Et voilá, as they say in France, Jungle Speed’s somehow unsurprising country of origin. You’ve got a game where players can’t breathe for the terrible tension, and expel what little is left in their lungs screaming and laughing like toddlers. Play it as a drinking game, or as this YouTube video shows, with the totem in the next room, and you’ve got a great evening full of memorable injuries.

(It kicks off at about 45 seconds in.)

So imagine my excitement (no really, imagine it, imagine holding it, it is spiny and warm and pulses gently) when Asmodee announced JUNGLE SPEED SAFARI! This is a brand-new Jungle Speed spinoff with five totems that supposedly offers a whole new way to play. And with any luck, an even higher risk of a player hurting themselves and losing the game in the same panicked spasm.

The original Jungle Speed’s shape matching is gone, and in its place are four different minigames. Let’s get our bullet points out in an effort to organise this shambles.

Review: Jungle Speed Safari

  • If it’s a blue animal, you have to snatch the totem depicting the food that animal eats, with the twist that bananas are printed on top of the green totem, and so on.
  • If it’s a red, angry animal card, the last player to impersonate that animal loses.
  • If it’s a chameleon, players have to touch the totem the colour of the chameleon, or, in a superior varient, touch an item of that colour outside the game.
  • If it’s a hunter, the last player to cover their cards with their hands loses.

Doesn’t that sound kinda fun? That’s what I thought! I’ve now played Jungle Speed Safari four times with ten different people, I can safely say… I like it a heck of a lot less than the original game.
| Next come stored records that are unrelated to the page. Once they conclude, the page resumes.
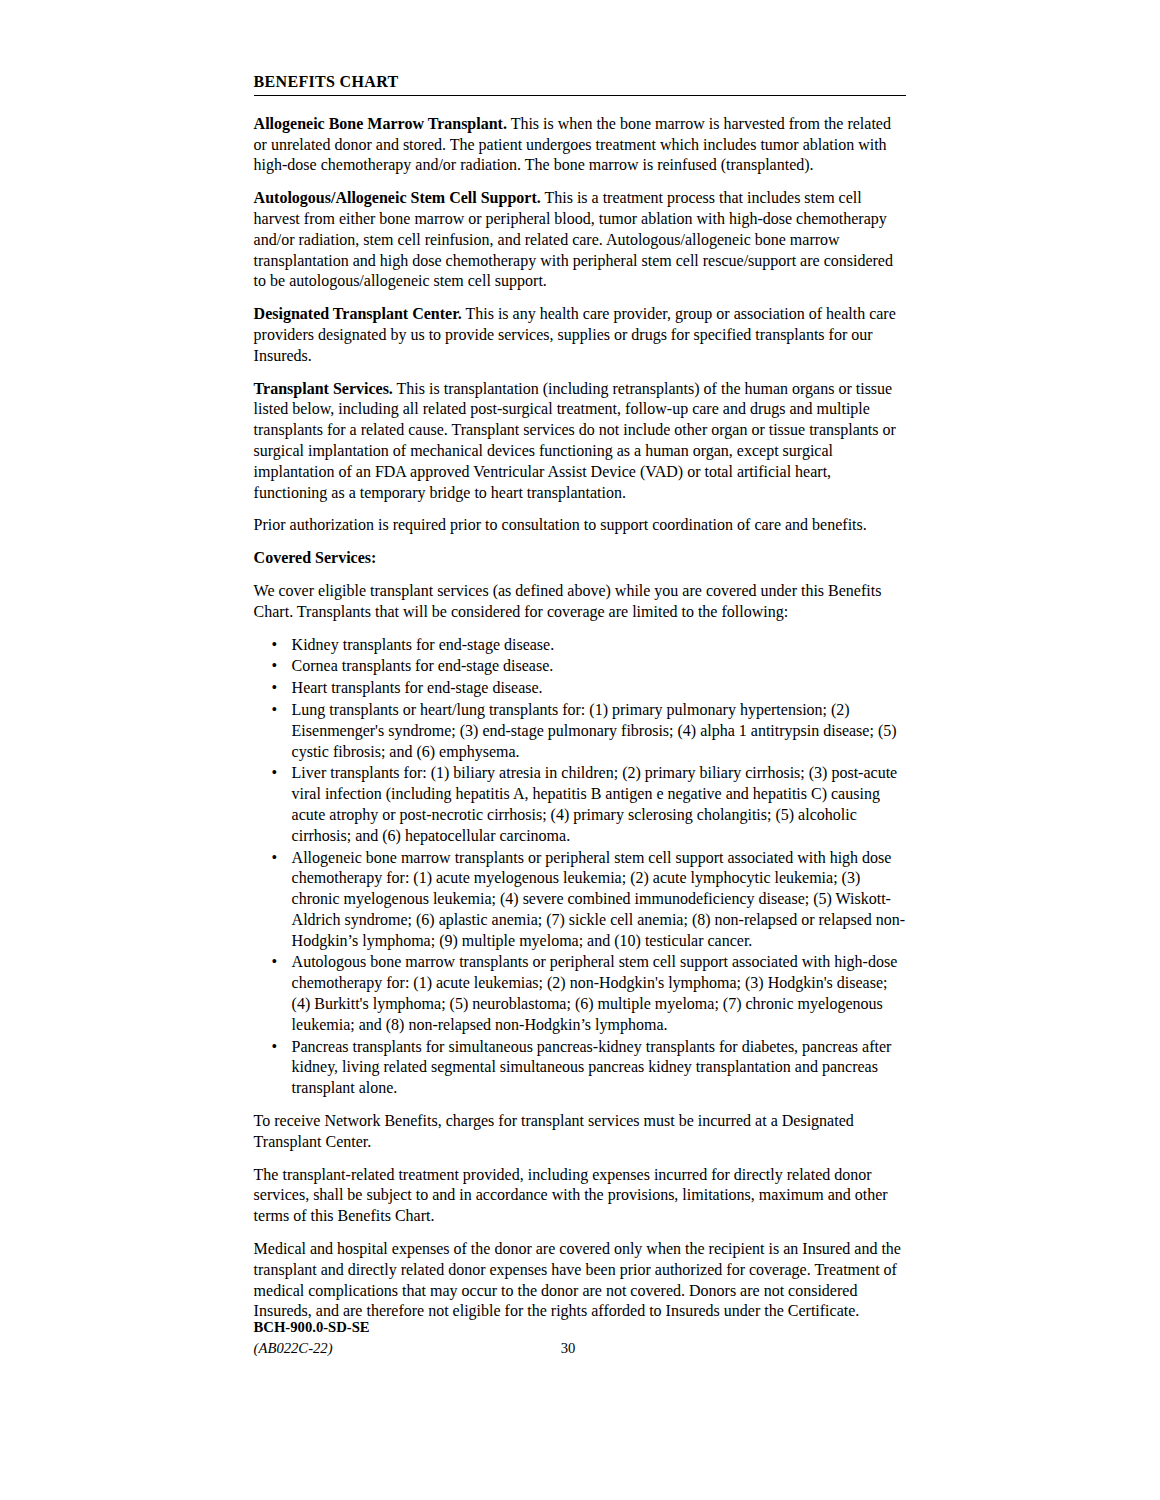BENEFITS CHART
Allogeneic Bone Marrow Transplant. This is when the bone marrow is harvested from the related or unrelated donor and stored. The patient undergoes treatment which includes tumor ablation with high-dose chemotherapy and/or radiation. The bone marrow is reinfused (transplanted).
Autologous/Allogeneic Stem Cell Support. This is a treatment process that includes stem cell harvest from either bone marrow or peripheral blood, tumor ablation with high-dose chemotherapy and/or radiation, stem cell reinfusion, and related care. Autologous/allogeneic bone marrow transplantation and high dose chemotherapy with peripheral stem cell rescue/support are considered to be autologous/allogeneic stem cell support.
Designated Transplant Center. This is any health care provider, group or association of health care providers designated by us to provide services, supplies or drugs for specified transplants for our Insureds.
Transplant Services. This is transplantation (including retransplants) of the human organs or tissue listed below, including all related post-surgical treatment, follow-up care and drugs and multiple transplants for a related cause. Transplant services do not include other organ or tissue transplants or surgical implantation of mechanical devices functioning as a human organ, except surgical implantation of an FDA approved Ventricular Assist Device (VAD) or total artificial heart, functioning as a temporary bridge to heart transplantation.
Prior authorization is required prior to consultation to support coordination of care and benefits.
Covered Services:
We cover eligible transplant services (as defined above) while you are covered under this Benefits Chart. Transplants that will be considered for coverage are limited to the following:
Kidney transplants for end-stage disease.
Cornea transplants for end-stage disease.
Heart transplants for end-stage disease.
Lung transplants or heart/lung transplants for: (1) primary pulmonary hypertension; (2) Eisenmenger's syndrome; (3) end-stage pulmonary fibrosis; (4) alpha 1 antitrypsin disease; (5) cystic fibrosis; and (6) emphysema.
Liver transplants for: (1) biliary atresia in children; (2) primary biliary cirrhosis; (3) post-acute viral infection (including hepatitis A, hepatitis B antigen e negative and hepatitis C) causing acute atrophy or post-necrotic cirrhosis; (4) primary sclerosing cholangitis; (5) alcoholic cirrhosis; and (6) hepatocellular carcinoma.
Allogeneic bone marrow transplants or peripheral stem cell support associated with high dose chemotherapy for: (1) acute myelogenous leukemia; (2) acute lymphocytic leukemia; (3) chronic myelogenous leukemia; (4) severe combined immunodeficiency disease; (5) Wiskott-Aldrich syndrome; (6) aplastic anemia; (7) sickle cell anemia; (8) non-relapsed or relapsed non-Hodgkin’s lymphoma; (9) multiple myeloma; and (10) testicular cancer.
Autologous bone marrow transplants or peripheral stem cell support associated with high-dose chemotherapy for: (1) acute leukemias; (2) non-Hodgkin's lymphoma; (3) Hodgkin's disease; (4) Burkitt's lymphoma; (5) neuroblastoma; (6) multiple myeloma; (7) chronic myelogenous leukemia; and (8) non-relapsed non-Hodgkin’s lymphoma.
Pancreas transplants for simultaneous pancreas-kidney transplants for diabetes, pancreas after kidney, living related segmental simultaneous pancreas kidney transplantation and pancreas transplant alone.
To receive Network Benefits, charges for transplant services must be incurred at a Designated Transplant Center.
The transplant-related treatment provided, including expenses incurred for directly related donor services, shall be subject to and in accordance with the provisions, limitations, maximum and other terms of this Benefits Chart.
Medical and hospital expenses of the donor are covered only when the recipient is an Insured and the transplant and directly related donor expenses have been prior authorized for coverage. Treatment of medical complications that may occur to the donor are not covered. Donors are not considered Insureds, and are therefore not eligible for the rights afforded to Insureds under the Certificate.
BCH-900.0-SD-SE
(AB022C-22) 30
The beauty of the original Jungle Speed is that it lets you sit with your friends in a shared sweat lodge of adrenaline. You’re all playing the same game, enjoying the same game, from the instant someone flips over a card, through to the round’s dramatic finish. With Safari, the game begins the instant someone flips over a card, and only ever lasts a couple of seconds. You spend more time passing cards around and mentally preparing yourself for the next lightning-fast round than you do playing, and the game’s slowed down still further by the lack of an adjudicator for who was “last” at a particular challenge.

Jungle Speed Safari feels like a novelty, something to take off the shelf and laugh at, then pack away just as quickly, compared to the holy terror that is the original game. Which I still think is a fantastic purchase.
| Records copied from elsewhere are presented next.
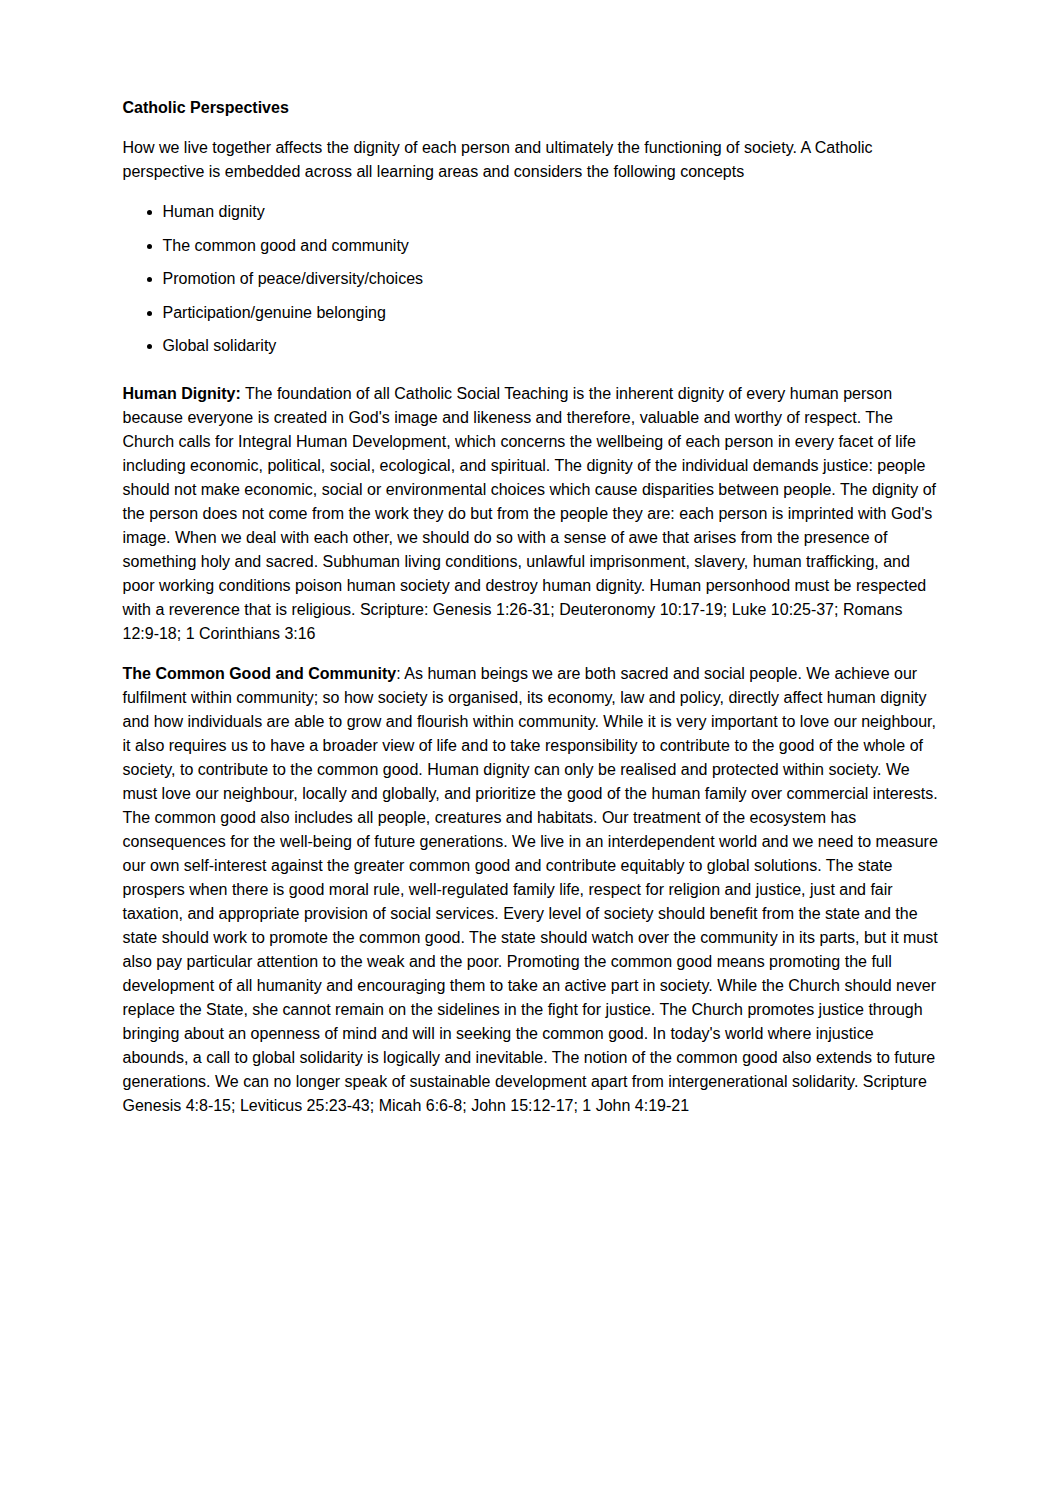Catholic Perspectives
How we live together affects the dignity of each person and ultimately the functioning of society. A Catholic perspective is embedded across all learning areas and considers the following concepts
Human dignity
The common good and community
Promotion of peace/diversity/choices
Participation/genuine belonging
Global solidarity
Human Dignity: The foundation of all Catholic Social Teaching is the inherent dignity of every human person because everyone is created in God's image and likeness and therefore, valuable and worthy of respect. The Church calls for Integral Human Development, which concerns the wellbeing of each person in every facet of life including economic, political, social, ecological, and spiritual. The dignity of the individual demands justice: people should not make economic, social or environmental choices which cause disparities between people. The dignity of the person does not come from the work they do but from the people they are: each person is imprinted with God's image. When we deal with each other, we should do so with a sense of awe that arises from the presence of something holy and sacred. Subhuman living conditions, unlawful imprisonment, slavery, human trafficking, and poor working conditions poison human society and destroy human dignity. Human personhood must be respected with a reverence that is religious. Scripture: Genesis 1:26-31; Deuteronomy 10:17-19; Luke 10:25-37; Romans 12:9-18; 1 Corinthians 3:16
The Common Good and Community: As human beings we are both sacred and social people. We achieve our fulfilment within community; so how society is organised, its economy, law and policy, directly affect human dignity and how individuals are able to grow and flourish within community. While it is very important to love our neighbour, it also requires us to have a broader view of life and to take responsibility to contribute to the good of the whole of society, to contribute to the common good. Human dignity can only be realised and protected within society. We must love our neighbour, locally and globally, and prioritize the good of the human family over commercial interests. The common good also includes all people, creatures and habitats. Our treatment of the ecosystem has consequences for the well-being of future generations. We live in an interdependent world and we need to measure our own self-interest against the greater common good and contribute equitably to global solutions. The state prospers when there is good moral rule, well-regulated family life, respect for religion and justice, just and fair taxation, and appropriate provision of social services. Every level of society should benefit from the state and the state should work to promote the common good. The state should watch over the community in its parts, but it must also pay particular attention to the weak and the poor. Promoting the common good means promoting the full development of all humanity and encouraging them to take an active part in society. While the Church should never replace the State, she cannot remain on the sidelines in the fight for justice. The Church promotes justice through bringing about an openness of mind and will in seeking the common good. In today's world where injustice abounds, a call to global solidarity is logically and inevitable. The notion of the common good also extends to future generations. We can no longer speak of sustainable development apart from intergenerational solidarity. Scripture Genesis 4:8-15; Leviticus 25:23-43; Micah 6:6-8; John 15:12-17; 1 John 4:19-21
Lights dim, dry ice billows out from the stage entrance

Announcer: A NEW CHALLENGER APPROACHES…

Quinns: Impossible !!

Announcer: DOBBLE HAS ENTERED THE ARENA

Review: Jungle Speed Safari

Quinns: Oh right! You should know about this one, too. Dobble, or “Spot It” in America, is another release from Asmodee along the lines of Jungle Speed- quick, funny and entirely horrific. But where Jungle Speed smilingly offers physical pain, Dobble offers astonishing mental trauma.

Dobble is a set of cards that each share one picture. Pick any two cards in the above image, see how long it takes you to find the image they share.

And with these cards that cause the mental equivalent of constipation, you’re expected to play games like… well, let’s show you the rules for Hot Potato. Dobble’s cruelest, and therefore best game.

Review: Jungle Speed Safari

You can click on the image to enlarge it, but basically, players all flip their cards at once and slip their card on top of someone else’s when they can see & shout the name of the matching item. Of course, this temporarily disrupts that person, who’d probably just finished learning his card, and hopefully leads to a hilarious sequence of people piling their cards on top of his while shouting words like “GHOST!” and “STOP SIGN!” with that player unable to get momentum back.

In other words, Dobble’s a lot of fun. If you want to see some of your smartest friends reduced to swearing for seconds on end because their brain’s so clogged with anchors and dragons that they can’t think anymore, it’s absolutely worth the price of entry.

But for me, it’s still no Jungle Speed. Have you played Jungle Speed with me yet? C’mon. I’ll let you wear your rings.